BRB-seq performs well on low-quality RNA samples
It is well established that the TruSeq Stranded mRNA method performs poorly on degraded RNA samples given the intrinsic requirement of this method to have an RNA quality number (equal to RIN, RNA integrity number) ≥ 7–8. This may reflect the fact that full-length transcripts are sequenced, thus requiring high-quality, intact RNA for accurate detection and quantification. Since 3′ RNA fragment quantification is known to be a robust way to estimate differential gene expression in samples with low RNA quality numbers (RQNs) [29], we decided to evaluate the performance of BRB-seq on fragmented RNA samples with low RQN values. For this, we employed chemical RNA fragmentation by incubation at 65 °C in the presence of Mg++ cations for 1 or 2 min, which resulted in a significant reduction in overall RNA size and RQN values (Additional file 1: Figure S5).
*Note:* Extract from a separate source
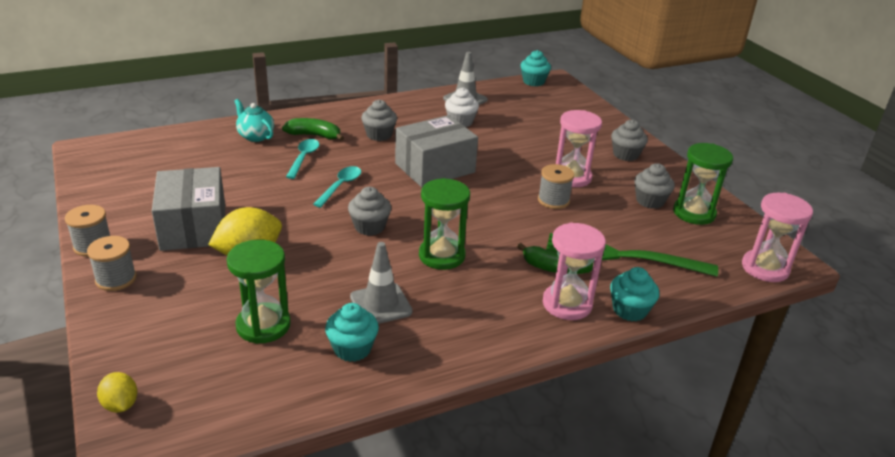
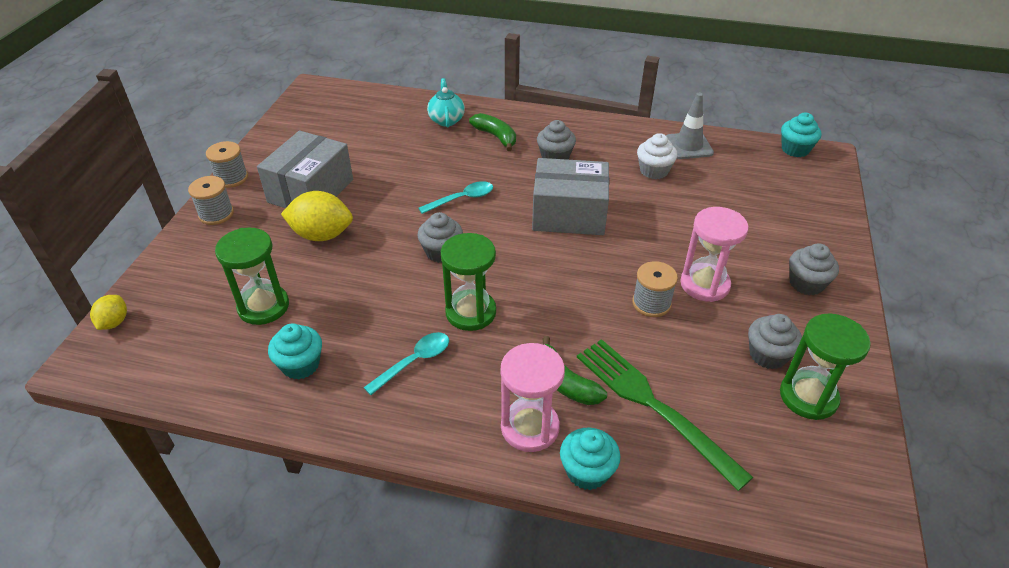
camera: 40 degrees right, 10 degrees up
turquoise spoon [286,139,319,179] -> turquoise spoon moved to [363,332,449,395]
grey traffic cone [350,242,413,324] -> none
pink hourglass [742,193,813,282] -> none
As expected, we observed a clear inverse correlation between the quality of the samples and their RQN values, but of minor effect size. Indeed, the correlation between fragmented and non-fragmented samples remained above 97%, even for samples with very low RQN (Fig. 5a). Detection of DE genes in the degraded versus intact samples was more substantially affected by prolonged fragmentation and observed by lowered fold change correlation, PR AUC, and number of detected DE genes (Fig. 5b). Nevertheless, we could still detect more than 75% of true DE genes in the samples with RQN values as low as 2.2, which is generally considered as a mark of very highly degraded RNA (Fig. 5b). Together, these data show that BRB-seq allows reliable differential gene expression and functional enrichment analyses, even on low-quality/degraded RNA samples.
BRB-seq data analysis pipeline and considerations
Upon the sequencing of the BRB-seq libraries, highly multiplexed datasets are produced which may pose analytical problems, specifically for users with limited bioinformatic skills. To make the entire workflow of the method accessible to the scientific community at large, we aimed at streamlining the analysis of the sequenced data. For this, we developed a complete tool suite (http://github.com/DeplanckeLab/BRB-seqTools), supporting all the required post-sequencing tasks up until the generation of the read/UMI count matrix (Fig. 6a and detailed in Additional file 3: Supp. Method).
Thereafter, the data can be processed with conventional R scripts/packages to perform the required analyses or even Excel for direct visualization. Alternatively, the count matrix file can be supplied to ASAP (https://asap.epfl.ch/), a web-based platform devoted to comprehensive/automated transcriptome analyses developed in our lab [30]. Consequently, along with the protocol itself, we provide a seamless pre- and post-treatment pipeline for enabling any user to perform a state-of-the-art analysis of their BRB-seq data.